**INPUT MATERIAL:**
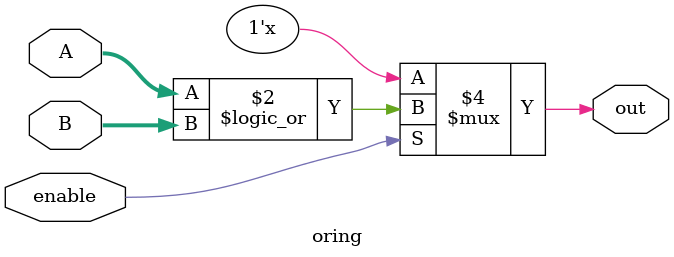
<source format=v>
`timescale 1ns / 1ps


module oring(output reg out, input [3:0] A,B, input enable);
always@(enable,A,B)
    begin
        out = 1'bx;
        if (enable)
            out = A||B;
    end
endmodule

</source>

**WHAT IS REQUIRED:** If a line in the entries above contains the word "enable", count it, and give only the final number.

**YOUR SOLUTION:** 3